Jillian@TheHumbleGourmet January 30, 2012 um 5:36 pm

I have my husband right next to me while reading this; he is already requesting that I make them 🙂

Unknown January 30, 2012 um 11:20 pm

These sound delicious. Your pictures are absolutely stunning.

Jen Laceda | Milk Guides January 31, 2012 um 5:46 am

i've never tried making doughnuts because it involves my worst enemy – yeast! why do yeasted goods scare the heck out of me?? perhaps because i've had a string of failed recipes 🙁 if i were to try a recipe, it would definitely be doughnuts, as i love them!

marla January 31, 2012 um 1:15 pm

Reading this post really made me miss my folks 🙂
Lovely donuts & BIG congrats on Marmalade. Please keep me posted on it's release date!

Gen January 31, 2012 um 8:13 pm

Hum, les donuts, un vrai régal!

Anonymous January 31, 2012 um 9:54 pm

So thrilled to have found your blog – it's a delight to read and feast my eyes upon. Best of luck with the cookbook photography – I'm quite sure it will be beautiful. I'm signing up to follow your work.
Mary x

Michelle February 1, 2012 um 12:34 am

Wow- these look so beautiful! The day that I can make a doughnut this perfect, my life will be complete.
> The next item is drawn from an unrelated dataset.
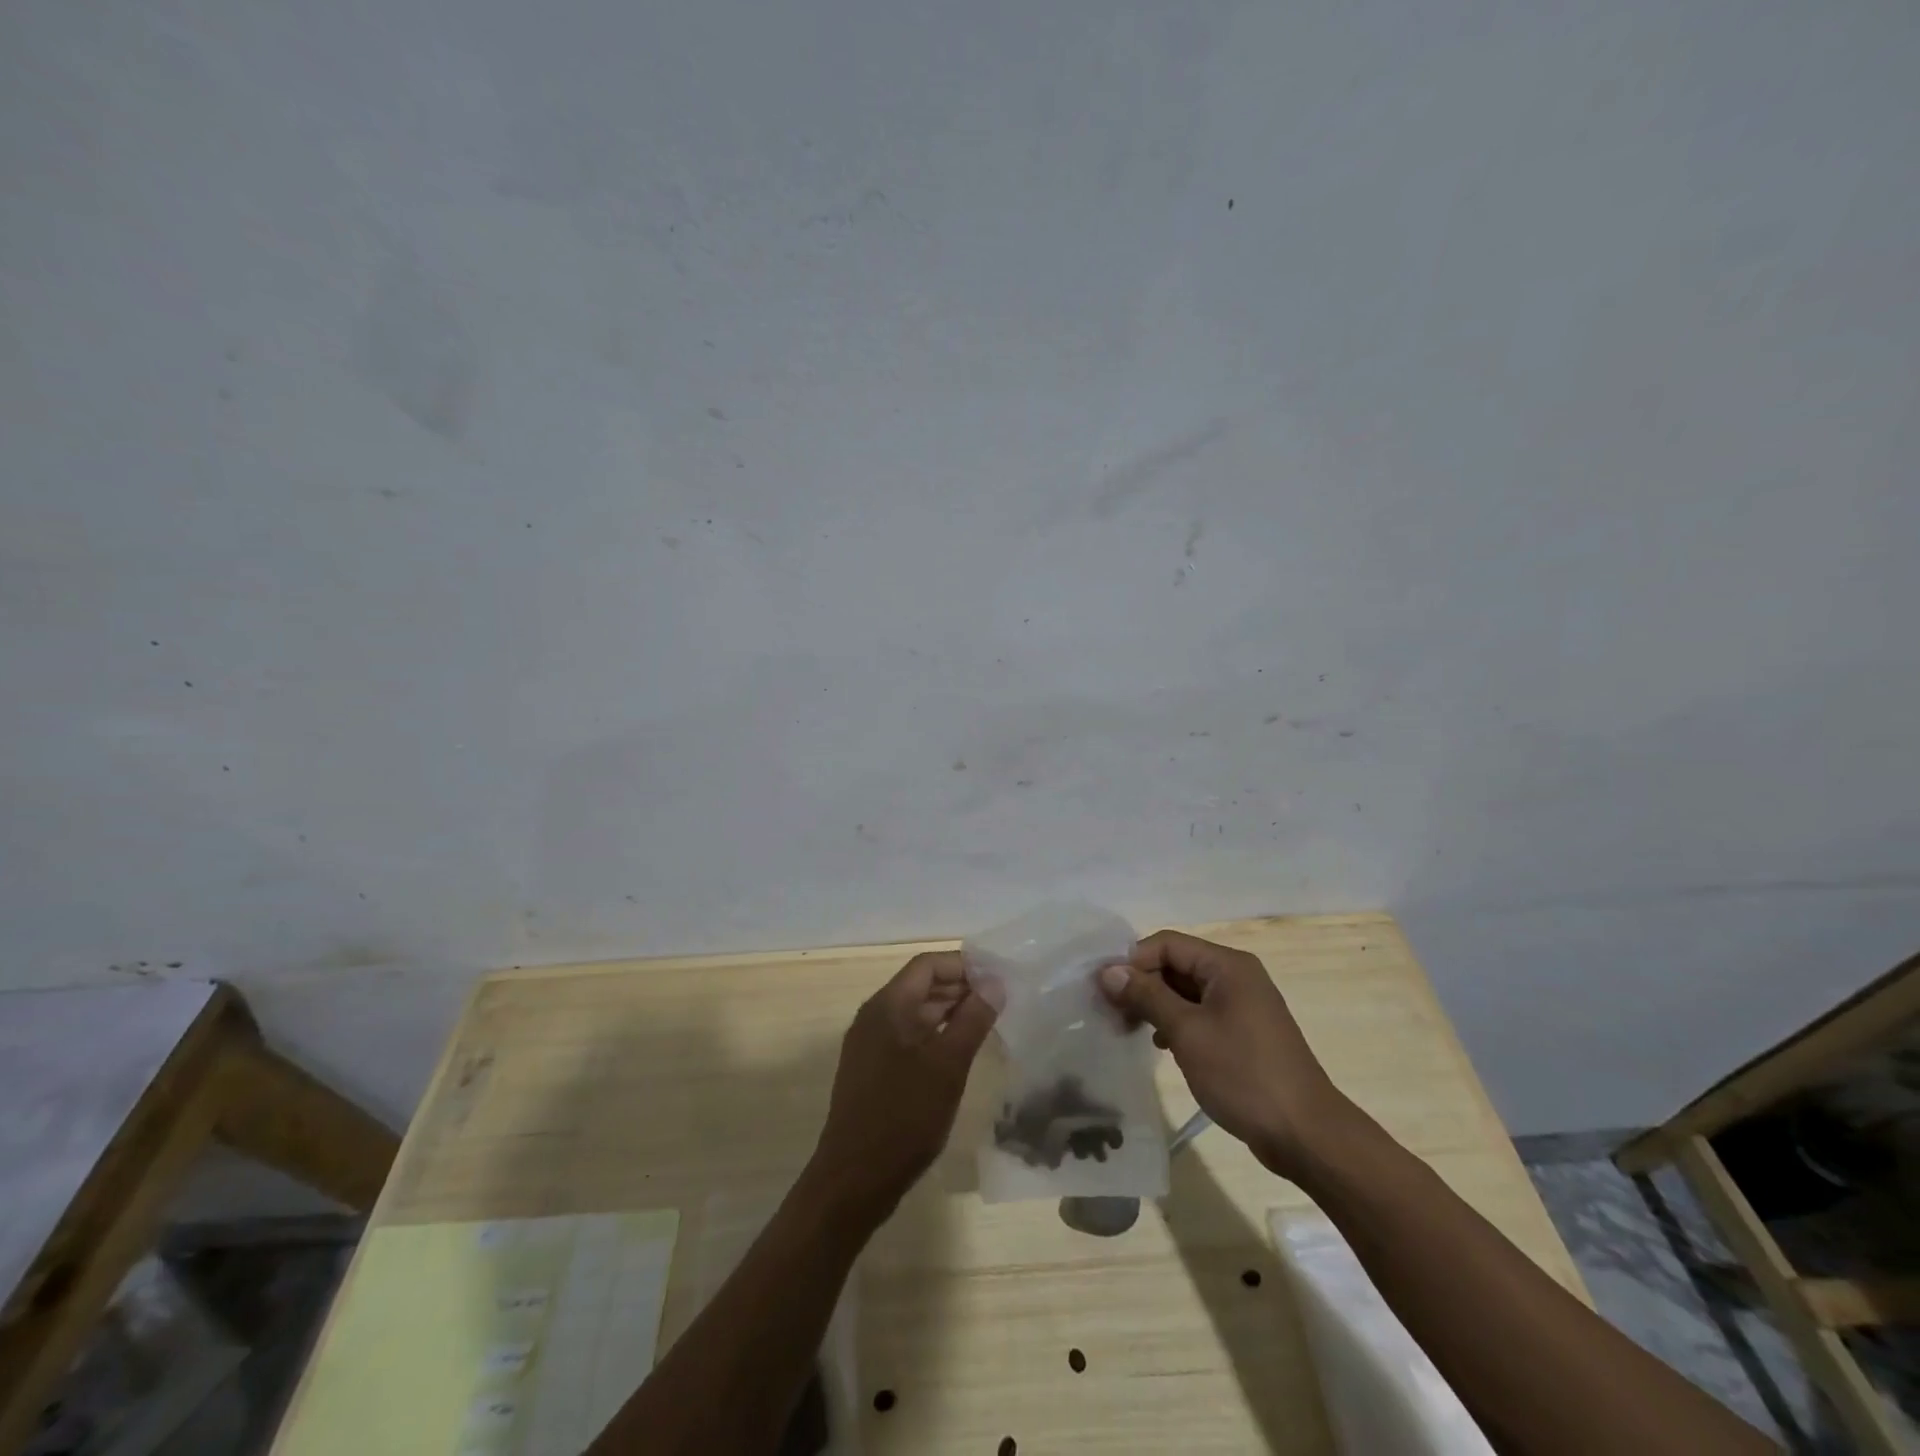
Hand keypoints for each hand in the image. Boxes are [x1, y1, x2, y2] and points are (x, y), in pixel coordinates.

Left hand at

pet food February 1, 2012 um 10:29 am

Doughnut is one of my favorite bread.
The texture are very soft and some of doughnut are sweet. But I did't try this apple cinnamon, the picture itself looks delicious. I think I have to taste it.

Frozen calzones February 1, 2012 um 3:09 pm

That looks fantastic I will try it for the next Sunday brunch in family for sure!
Cinnamon and apple are such a mouthwatering duo!
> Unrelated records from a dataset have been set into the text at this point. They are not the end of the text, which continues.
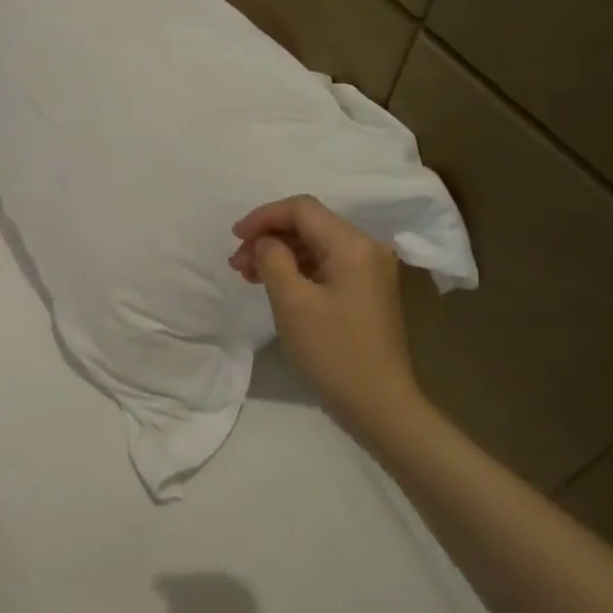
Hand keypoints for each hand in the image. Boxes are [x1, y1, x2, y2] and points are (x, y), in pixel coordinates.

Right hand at [158, 573, 286, 612]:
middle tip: (171, 587)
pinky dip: (224, 593)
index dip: (177, 585)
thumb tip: (174, 608)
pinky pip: (245, 602)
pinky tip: (209, 605)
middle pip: (220, 585)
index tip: (157, 586)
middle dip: (193, 580)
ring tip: (187, 592)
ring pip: (235, 590)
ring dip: (209, 584)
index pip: (200, 594)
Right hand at [228, 195, 425, 444]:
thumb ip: (273, 260)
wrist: (378, 403)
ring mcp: (369, 271)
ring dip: (279, 253)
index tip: (234, 237)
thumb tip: (265, 242)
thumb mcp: (292, 302)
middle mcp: (366, 249)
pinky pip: (325, 266)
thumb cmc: (332, 351)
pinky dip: (296, 269)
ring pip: (315, 245)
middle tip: (236, 263)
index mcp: (352, 245)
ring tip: (247, 274)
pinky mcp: (365, 291)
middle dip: (269, 237)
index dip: (264, 217)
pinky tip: (273, 284)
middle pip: (309, 225)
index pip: (302, 209)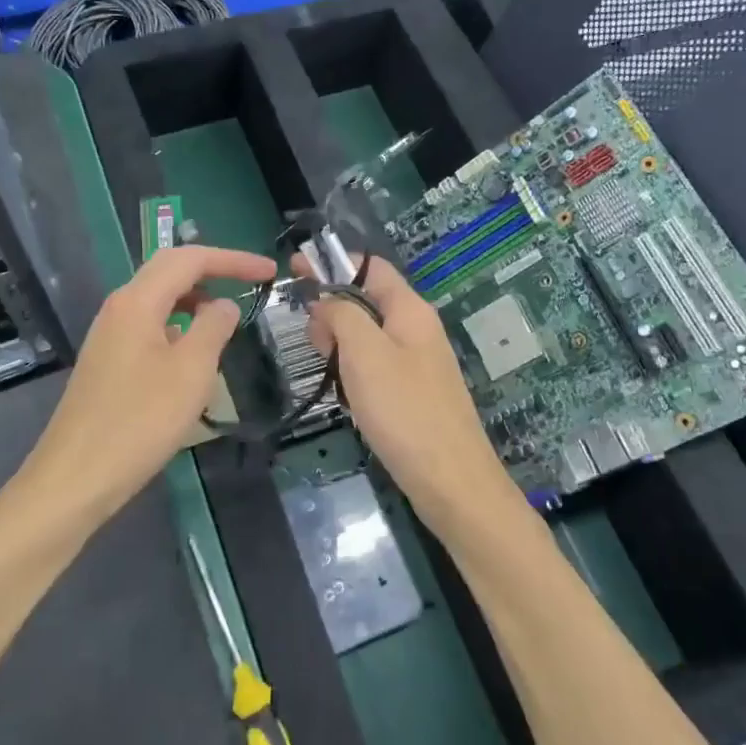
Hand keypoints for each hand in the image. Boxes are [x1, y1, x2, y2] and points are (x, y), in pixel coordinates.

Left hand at [30, 245, 275, 517]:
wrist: (76, 476)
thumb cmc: (140, 422)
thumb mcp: (191, 372)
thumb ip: (213, 328)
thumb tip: (224, 305)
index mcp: (137, 301)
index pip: (190, 259)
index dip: (233, 260)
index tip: (269, 271)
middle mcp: (119, 308)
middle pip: (170, 271)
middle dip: (214, 271)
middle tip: (252, 283)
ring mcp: (109, 335)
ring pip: (158, 299)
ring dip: (195, 300)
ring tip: (227, 320)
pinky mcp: (107, 361)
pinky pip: (149, 326)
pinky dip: (178, 326)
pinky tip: (192, 355)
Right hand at [302, 255, 523, 536]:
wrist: (451, 481)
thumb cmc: (404, 409)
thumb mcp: (364, 352)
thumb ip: (341, 315)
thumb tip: (325, 301)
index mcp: (410, 310)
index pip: (370, 267)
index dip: (332, 263)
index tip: (294, 268)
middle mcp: (416, 329)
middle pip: (366, 300)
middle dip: (332, 310)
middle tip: (312, 339)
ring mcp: (417, 362)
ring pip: (368, 336)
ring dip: (340, 343)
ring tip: (326, 367)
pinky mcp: (413, 392)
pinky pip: (375, 365)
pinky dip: (353, 369)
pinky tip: (345, 393)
Seanna Lea February 1, 2012 um 3:54 pm

I will have to make these for the Super Bowl this Sunday. They look so good!

Catarina February 1, 2012 um 8:03 pm

Hello Helene 🙂

what if I try to do a cake version of this? Do you think it would work? My brother loves doughnuts and I thought that this would make a perfect birthday cake for him!

Great blog, your work is amazing.

Dmarie February 4, 2012 um 10:54 am

gorgeous photos…delectable content. thanks yet again!

kyleen February 5, 2012 um 11:54 pm

These apple cinnamon doughnuts look delicious and your photos are gorgeous, as always.

Tous Catalogo February 27, 2012 um 5:15 pm

Looks awesome! I will definately try this. Are we really supposed to fry the doughnut to get that doughnut taste? I've never tried making any, so I have no idea


Beglaubigte Übersetzung September 10, 2012 um 5:04 pm

Apple and cinemon – my favourite combo! Looks amazing!

For The Love of Ghee! July 29, 2013 um 9:26 pm

Absolutely love your blog.

just the tops October 1, 2013 um 1:40 pm

Can I proof this over night at all? I want to make it for a friend's birthday Wednesday, and I was wondering what work I can do Tuesday night.

Helene October 3, 2013 um 1:27 pm

Just the tops: you may if you are using regular flour but if you are using gluten free flour, proofing is not going to change much or work since there are no gluten strands in the flour to proof. Good luck!